EXERCISE REQUIREMENTS = Whenever a line in the data holds the string "lines", copy that line.

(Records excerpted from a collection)
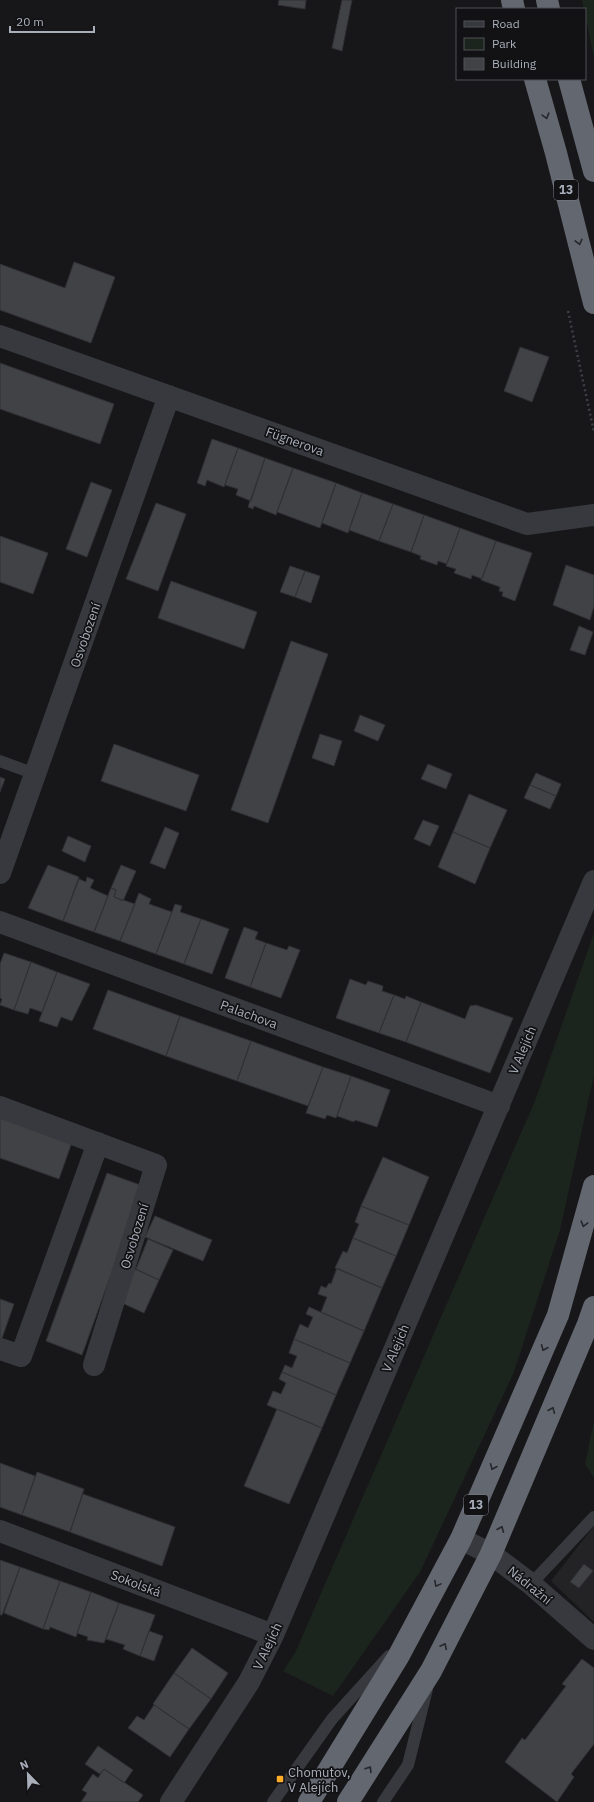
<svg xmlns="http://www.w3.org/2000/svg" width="594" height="1802" font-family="'IBM Plex Sans',sans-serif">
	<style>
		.built { fill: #232326 }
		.green { fill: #1c251d }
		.building { fill: #414246; stroke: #313135 }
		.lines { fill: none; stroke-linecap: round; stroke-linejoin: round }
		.path { stroke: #3d4046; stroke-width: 2.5; stroke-dasharray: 2 3; stroke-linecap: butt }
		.lane { stroke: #37393e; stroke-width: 12 }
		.street { stroke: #37393e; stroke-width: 22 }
		.highway { stroke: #636770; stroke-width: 22 }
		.oneway { stroke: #26272b }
		.poi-dot { fill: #ffac29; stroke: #121214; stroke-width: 1.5 }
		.labels { text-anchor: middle; stroke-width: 3.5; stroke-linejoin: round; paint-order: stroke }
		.shield { fill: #121214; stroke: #7b7f88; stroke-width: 1 }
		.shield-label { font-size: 12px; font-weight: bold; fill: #a8aeba }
		.street-label { font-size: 13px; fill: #a8aeba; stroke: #121214 }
		.poi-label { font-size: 13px; fill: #a8aeba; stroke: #121214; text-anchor: start }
	</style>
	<rect width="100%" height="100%" fill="#171719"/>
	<!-- built -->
	<path class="built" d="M594,1526v96l-43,-41z"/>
	<!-- green -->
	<path class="green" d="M582,0h12v57z
		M594,933v142l-34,155 -46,142 -94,200 -87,124 -50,-25 12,-18 240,-552z
		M594,1421v57l-9,-14z"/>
	<!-- building -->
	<path class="building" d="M279,0h27l-1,9 -27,-4z
		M342,0h10l-10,51 -10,-3z
		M74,262l41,15 -24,66 -91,-33v-46l65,24z
		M520,347l29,10 -17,45 -28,-11z
		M0,363l114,41 -14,40 -100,-35z
		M212,439l26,9 -14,39 -17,-7 -2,6 -8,-3z
		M238,448l27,10 -14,43 -15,-6 2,-6 -13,-4z
		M265,458l28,10 -17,47 -22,-9 -1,3 -5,-2z
		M293,468l43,15 -16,45 -43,-16z
		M91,482l21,8 -25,67 -21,-8z
		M336,483l26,10 -14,40 -26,-10z
		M362,493l31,11 -14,37 -30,-11z
		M156,503l30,11 -28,77 -32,-12z
		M393,504l31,11 -13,37 -32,-11z
		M424,515l36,13 -13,36 -9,-3 -1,4 -17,-6 1,-3 -10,-4z
		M460,528l36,13 -14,38 -10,-4 -1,4 -17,-6 2,-4 -10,-3z
		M0,536l48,17 -15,41 -33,-12z
		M496,541l36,12 -17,48 -13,-5 1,-4 -4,-1 1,-4 -19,-7z
		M566,565l28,10v31l-4,14 -37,-15z
		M290,566l15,5 -10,26 -15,-5z
		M305,571l15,5 -9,27 -16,-6z
		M171,581l86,31 -13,37 -86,-31z
		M579,626l14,6 -8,23 -15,-5z
		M291,641l37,13 -60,169 -37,-13z
		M360,715l25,10 -7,16 -24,-10z
		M320,734l22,7 -8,25 -22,-8z
		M114,744l85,31 -13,36 -85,-30z
		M428,764l24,10 -6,15 -25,-10z
		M536,773l25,11 -5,12 -26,-11z
		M0,777l5,2 -5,13z
		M530,785l26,11 -6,13 -26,-11z
		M469,794l38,16 -17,38 -37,-16z
		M423,820l16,6 -9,20 -16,-7z
		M165,827l14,6 -14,36 -15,-6z
		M453,832l37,16 -15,36 -37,-17z
		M68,836l23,10 -6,16 -23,-11z
		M48,865l31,12 -16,44 -35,-13z
		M121,865l15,6 -13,30 -9,-4 2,-7 -5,-2z
		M87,877l7,3 -4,8 18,8 -14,36 -31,-11 16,-42 7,3z
		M111,888l5,2 -2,7 21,7 -15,37 -26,-9z
		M139,893l12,6 -2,5 23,8 -16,42 -36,-13z
		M175,904l7,2 -2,6 21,7 -17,45 -28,-10z
		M201,919l28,10 -17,45 -28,-10z
		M244,927l14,5 -3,7 11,4 -16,44 -25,-9z
		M266,943l21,7 2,-4 11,4 -19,48 -31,-11z
		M4,953l27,9 -17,48 -14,-5 2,-6 -2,-1v-34z
		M31,962l26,10 -15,40 -12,-4 -2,6 -14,-4z
		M57,972l33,12 -18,37 -11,-4 -4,10 -18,-6z
		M350,979l16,6 2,-4 15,5 -1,5 12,4 -15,38 -43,-15z
		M108,990l72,26 -14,40 -73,-27z
		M394,995l11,4 1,-3 15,6 -15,40 -27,-9z
		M421,1002l44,17 5,-13 6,-1 37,13 -23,55 -84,-31z
		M180,1016l71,25 -14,40 -71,-25z
		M251,1041l72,26 -15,39 -71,-25z
		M323,1067l28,9 -15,42 -9,-3 -2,4 -19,-6z
		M351,1076l39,14 -13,37 -22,-7 -1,2 -17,-6z
		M0,1116l72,26 -13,37 -59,-21z
		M383,1157l46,20 -20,48 -48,-19z
		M107,1173l36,13 -61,169 -36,-14z
		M361,1206l48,19 -13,31 -43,-18 6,-14 -4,-2z
		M155,1216l57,24 -9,21 -58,-24z
		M353,1238l43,18 -14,32 -47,-20 8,-17 4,2z
		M148,1239l25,11 -14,30 -23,-11z
		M337,1268l45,20 -18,43 -43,-19 6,-15 -9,-3 3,-8 5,2 3,-5 2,1z
		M135,1269l24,11 -15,33 -22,-10z
		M0,1299l14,5 -13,37h-1z
		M309,1307l55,24 -14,32 -56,-24 6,-15 8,4 5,-11 -7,-3z
		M294,1339l56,24 -14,32 -54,-23 3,-7 7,3 5,-12 -8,-3z
		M282,1372l54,23 -14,33 -55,-23 6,-14 8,3 5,-11 -7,-4z
		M277,1409l45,19 -33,76 -45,-18z
		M0,1463l35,13 -13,39 -22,-8z
		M37,1472l47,17 -14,43 -48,-17z
		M83,1494l92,33 -13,39 -92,-34z
		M0,1560l20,7 -18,48h-2z
		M584,1564l9,7 -14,17 -9,-6z
		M20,1567l40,14 -17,48 -39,-16z
		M60,1581l31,11 -15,45 -26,-10 -1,3 -6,-1z
		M91,1592l28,11 -15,40 -17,-3 1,-3 -11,-4z
		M119,1603l36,12 -15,41 -17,-7 2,-4 -19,-6z
		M149,1631l14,5 -9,25 -14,-5z
		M192,1648l36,25 -17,26 -37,-26z
		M582,1659l12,9v76l-23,30 3,3 -17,25 -52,-40 17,-24 3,2 41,-54 -4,-2z
		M174,1673l37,26 -22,30 -36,-25z
		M154,1705l35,24 -19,28 -42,-29 9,-12 7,4z
		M98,1746l35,24 -9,13 -20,-14 -4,5 -15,-10z
		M104,1769l39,26 -5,7h-57l6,-9 -5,-3 11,-16 5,4z"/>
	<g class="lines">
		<!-- path -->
		<path class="path" d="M568,311l26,121"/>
		<!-- lane -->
		<path class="lane" d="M0,761l35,13
			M531,1584l63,-67
			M273,1802l59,-83 57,-63
			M383,1802l25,-37 19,-76"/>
		<!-- street -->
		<path class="street" d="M0,336l527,188 67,-9
			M0,873l169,-477
			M0,922l499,184
			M0,1107l156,58 -62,200
			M0,1349l21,7 77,-213
			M0,1531l273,104
			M461,1539l30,15 40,30 63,55
			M171,1802l78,-120 24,-47 321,-754"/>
		<!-- highway -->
		<path class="highway" d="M512,0l2,9
			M547,0l2,9
			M535,79l21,74 38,150
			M569,79l25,92
			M309,1802l89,-145 63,-118 97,-224 36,-129
			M348,1802l83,-131 60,-117 97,-230 6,-17"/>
	</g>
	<!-- one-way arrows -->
	<defs><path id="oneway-chevron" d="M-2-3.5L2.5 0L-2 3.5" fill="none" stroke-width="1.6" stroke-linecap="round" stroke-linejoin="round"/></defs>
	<g class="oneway">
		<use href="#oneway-chevron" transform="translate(546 116) rotate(74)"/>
		<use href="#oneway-chevron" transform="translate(579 242) rotate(76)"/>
		<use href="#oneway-chevron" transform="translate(584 1224) rotate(105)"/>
		<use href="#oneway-chevron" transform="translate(544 1348) rotate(113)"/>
		<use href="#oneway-chevron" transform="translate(552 1410) rotate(-67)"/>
		<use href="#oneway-chevron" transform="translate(493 1467) rotate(113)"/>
		<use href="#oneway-chevron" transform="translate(501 1529) rotate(-67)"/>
		<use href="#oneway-chevron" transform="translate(437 1584) rotate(118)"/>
		<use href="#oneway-chevron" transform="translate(444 1646) rotate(-63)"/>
		<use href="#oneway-chevron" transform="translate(369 1769) rotate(-58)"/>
	</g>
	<!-- markers -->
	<rect class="poi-dot" x="276" y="1775" width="8" height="8" rx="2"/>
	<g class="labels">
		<!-- shield labels -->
		<g class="shield">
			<rect x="554" y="180" width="24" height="20" rx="3"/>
			<rect x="464" y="1495" width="24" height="20" rx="3"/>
		</g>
		<g class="shield-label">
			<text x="566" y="194">13</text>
			<text x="476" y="1509">13</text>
		</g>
		<!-- street labels -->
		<g class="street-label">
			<text transform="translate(295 441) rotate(20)" y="5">Fügnerova</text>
			<text transform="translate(85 635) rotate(-71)" y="5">Osvobození</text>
			<text transform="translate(249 1014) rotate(20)" y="5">Palachova</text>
			<text transform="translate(522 1050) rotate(-67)" y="5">V Alejích</text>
			<text transform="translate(134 1236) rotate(-73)" y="5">Osvobození</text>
			<text transform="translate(395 1348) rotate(-67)" y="5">V Alejích</text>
			<text transform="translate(136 1583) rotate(21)" y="5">Sokolská</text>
			<text transform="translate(530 1585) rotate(39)" y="5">Nádražní</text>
			<text transform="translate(267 1646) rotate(-65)" y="5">V Alejích</text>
		</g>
		<!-- poi labels -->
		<g class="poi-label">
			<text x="288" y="1777">Chomutov,<tspan x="288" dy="15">V Alejích</tspan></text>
		</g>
	</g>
	<!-- legend -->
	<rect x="456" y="8" width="130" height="72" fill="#121214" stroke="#4e5056"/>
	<rect x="464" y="21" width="20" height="6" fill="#37393e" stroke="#4e5056"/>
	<text x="492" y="28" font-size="12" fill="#a8aeba">Road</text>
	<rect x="464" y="38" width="20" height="12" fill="#1c251d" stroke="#4e5056"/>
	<text x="492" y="48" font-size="12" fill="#a8aeba">Park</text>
	<rect x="464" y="58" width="20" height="12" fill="#414246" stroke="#4e5056"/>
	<text x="492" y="68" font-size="12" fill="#a8aeba">Building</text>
	<!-- north arrow -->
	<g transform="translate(28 1774) rotate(337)" stroke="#121214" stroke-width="3" paint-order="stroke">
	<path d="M0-3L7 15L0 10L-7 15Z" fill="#a8aeba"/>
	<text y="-6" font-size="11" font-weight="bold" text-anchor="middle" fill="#a8aeba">N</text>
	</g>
	<!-- scale -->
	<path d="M10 26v6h84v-6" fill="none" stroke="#a8aeba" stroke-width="2"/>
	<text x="16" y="26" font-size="12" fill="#a8aeba" stroke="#121214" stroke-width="3" paint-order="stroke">20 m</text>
</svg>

SOLVED PROBLEM =
		.lines { fill: none; stroke-linecap: round; stroke-linejoin: round }
	<g class="lines">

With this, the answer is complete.